Photo Credit: shutterstock
At one time, the goal of any young student was to finish high school, complete a four-year university degree, and then land a prestigious job with a top employer. But that’s no longer the case. Some of the biggest, most influential tech companies in the world – such as Google and Apple – no longer require candidates to have a four-year college degree. And that’s not just for non-tech jobs (such as becoming a recruiter for these companies) – it’s also for tech-oriented jobs such as software engineer or engineering product manager. So what’s behind this trend?

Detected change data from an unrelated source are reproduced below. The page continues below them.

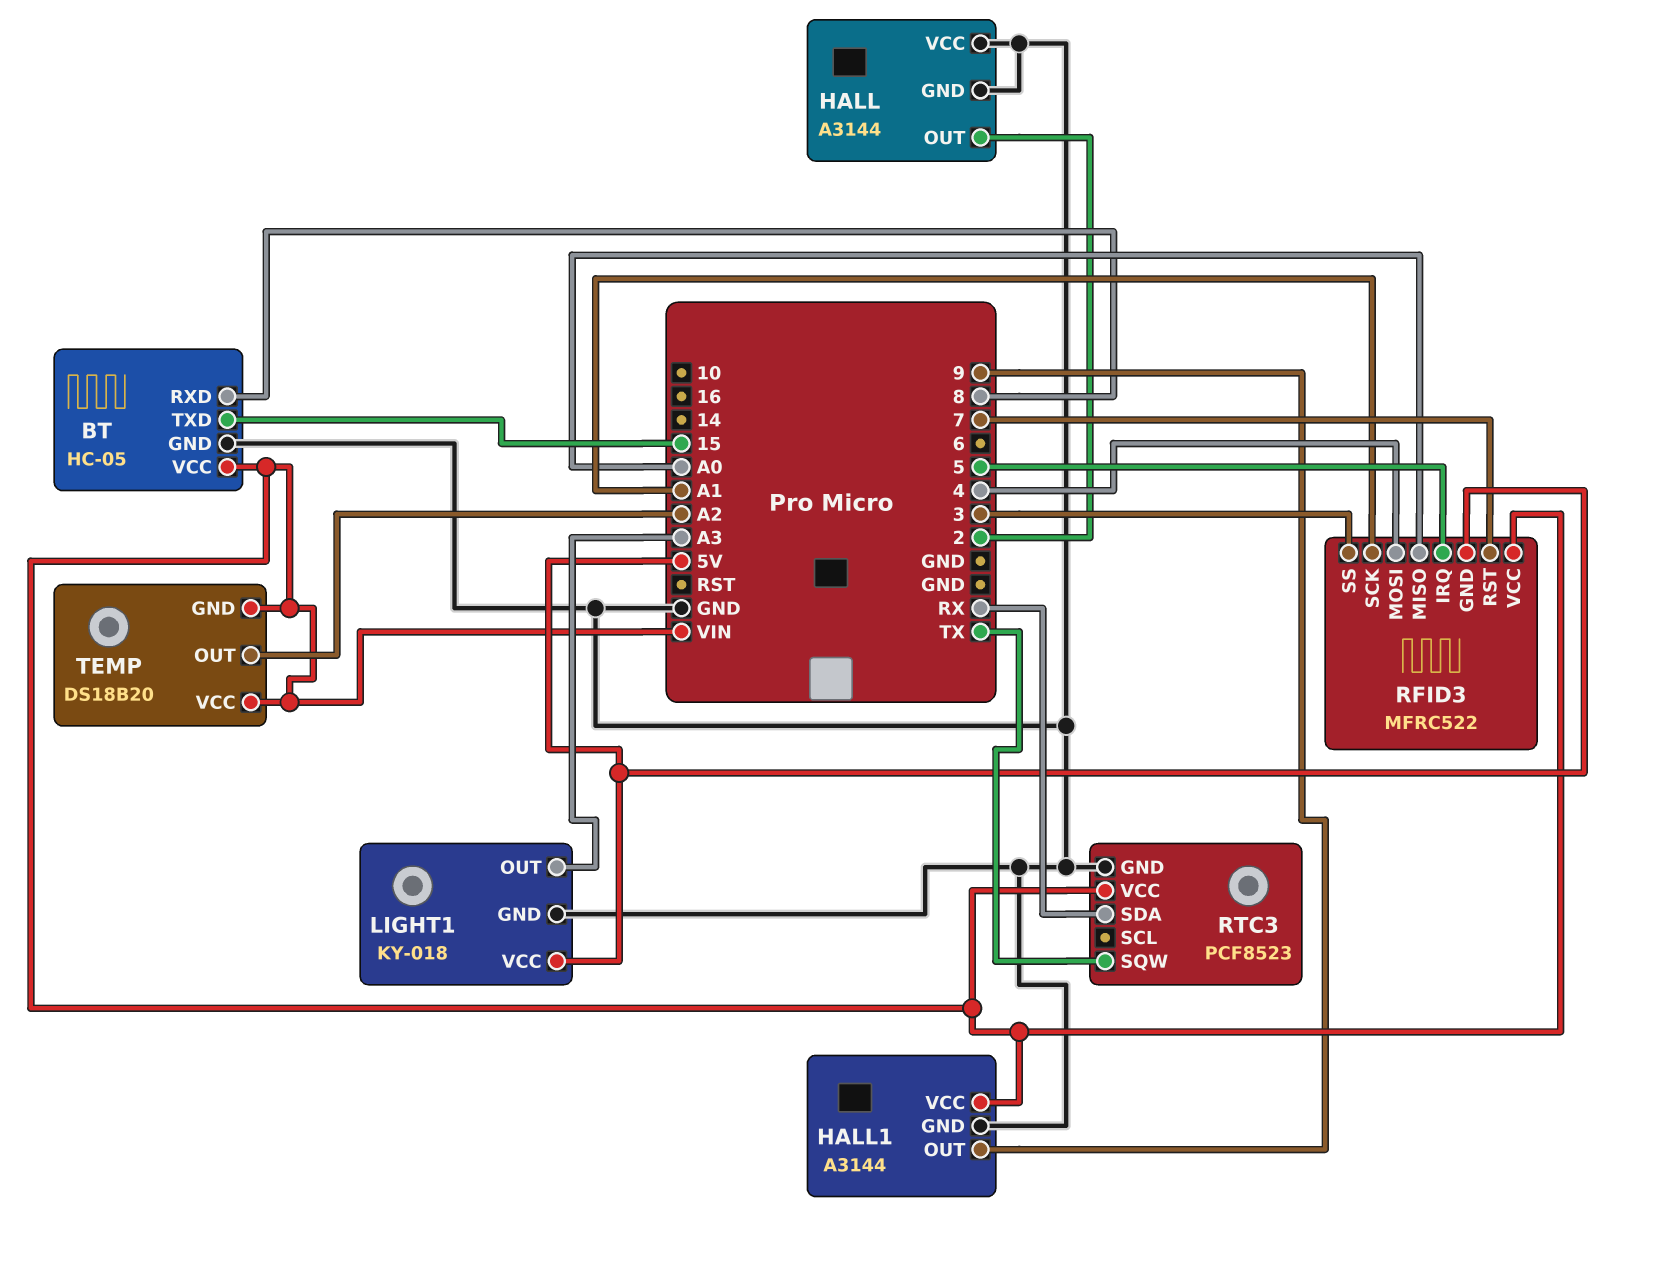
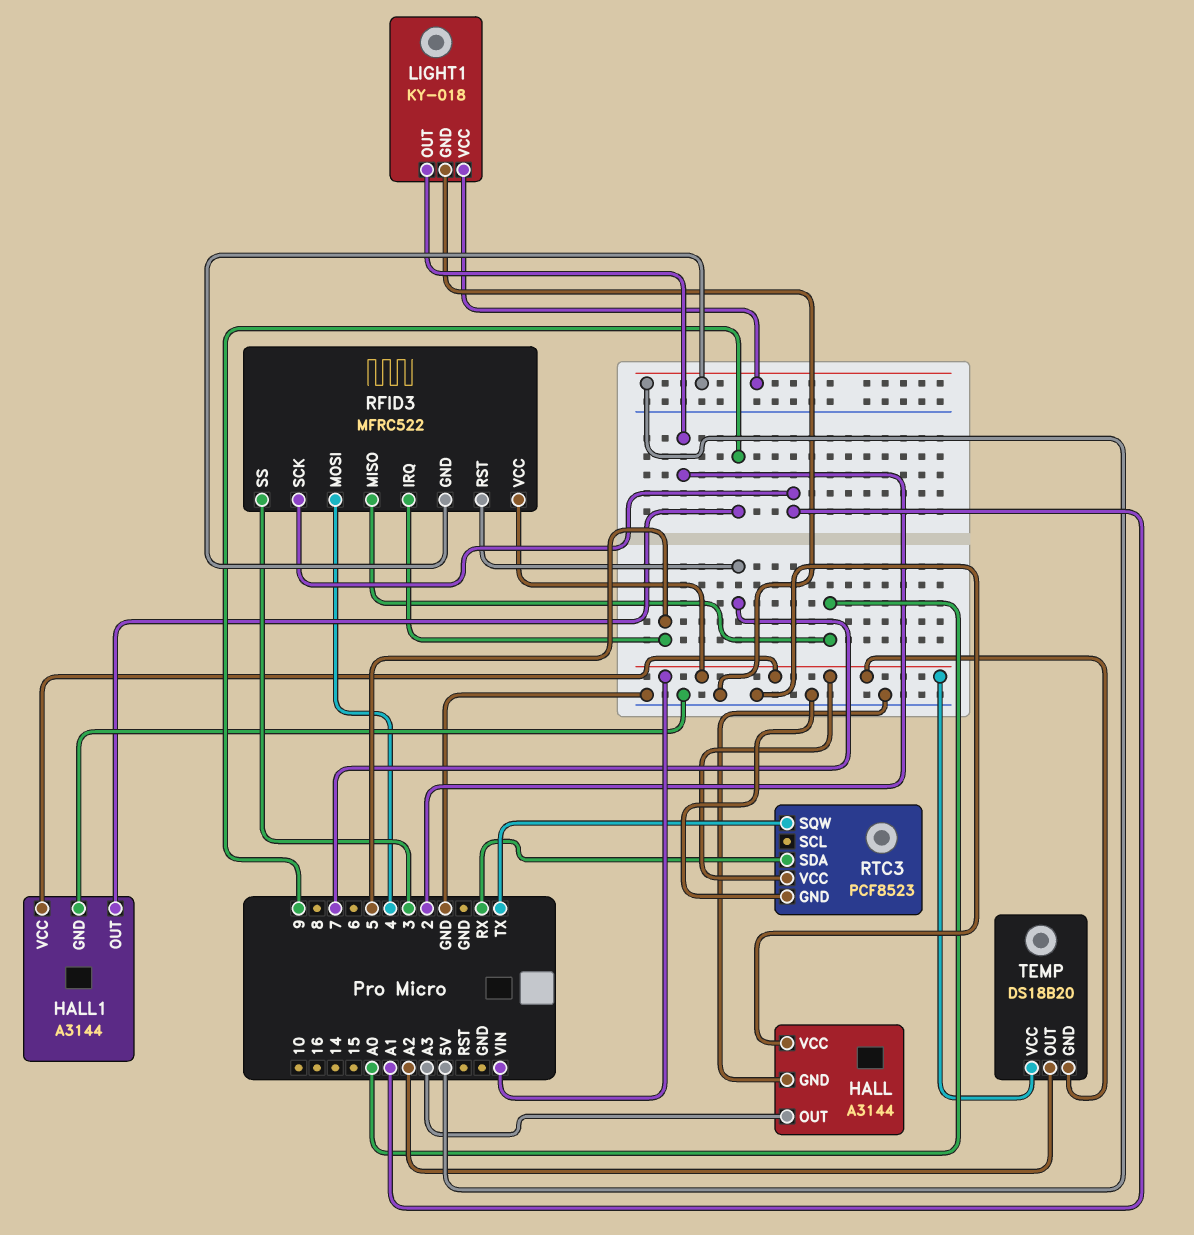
BT: HC-05 -> none
BT pin GND: GND -> none
BT pin RXD: 8 -> none
BT pin TXD: 15 -> none
BT pin VCC: VIN -> none
HALL pin OUT: 2 -> A3
LIGHT1 pin OUT: A3 -> 2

New technologies fueled by social media
Of course, one major factor in this trend is the so-called “talent gap” created by rapid technological change. Simply put, there are more tech openings than there are candidates to fill them, so companies have had to become a lot more creative about who to hire. For example, the role of data scientist is still so new that companies are having a hard time finding candidates with previous experience in data science, so they are expanding their search to include candidates from similar fields, such as mathematics. The same holds true for other technologies, such as artificial intelligence, machine learning, or blockchain.
What’s important is that social media giants like Facebook are embracing these technologies, and that means these types of new job titles are proliferating much more rapidly than anyone could have imagined. For example, Facebook is one of the biggest investors in artificial intelligence, due to the need to improve its algorithms on a continual basis. And Facebook has actually been at the forefront of many big tech trends, including the move to a mobile computing environment from a desktop computing environment, spurring the need for mobile developers. Facebook has also become a leader in online video and virtual reality (via its Oculus investment). And, since WhatsApp is an end-to-end encrypted communication platform, Facebook is presumably also is looking to hire trained cryptographers.
The creation of new social media-related job functions
Many job titles today require candidates to have social media skills, and this is making it much easier for young jobseekers to demonstrate the requisite skills for openings – even if they don’t have a formal education. For example, hospitality giant Hilton is one company that is no longer requiring a college degree, and some of the job roles it is hiring for include event manager and front office manager. No doubt, these jobs require people to post updates on Instagram and Facebook, and to reply to guest inquiries via Twitter. Wouldn’t you rather hire a young twentysomething Instagram influencer for these roles – even if that person hasn’t completed a traditional university program?
Alternative training and classes on social media
And there’s one other way that social media has been responsible for the end of the four-year college degree paradigm: it has championed the rise of alternative training options. LinkedIn, for example, now offers training and educational options designed for the busy professional who wants to catch up on the latest trends, or to learn a new skill. Facebook, too, has experimented with a new jobs platform. Across the social media industry, gaining “micro-certifications” or completing online courses is the new norm – so it’s easy to see why companies like Google, Apple and IBM are increasingly recognizing this fact when hiring.
Clearly, something has changed in the public zeitgeist. Four-year university degrees are still important, of course. But there’s also a realization that technology is changing so fast that a four-week coding bootcamp might make more sense than a four-year degree in some cases. Social media giants have certainly helped to popularize this notion, and deserve much of the credit for changing the conventional wisdom about four-year college degrees.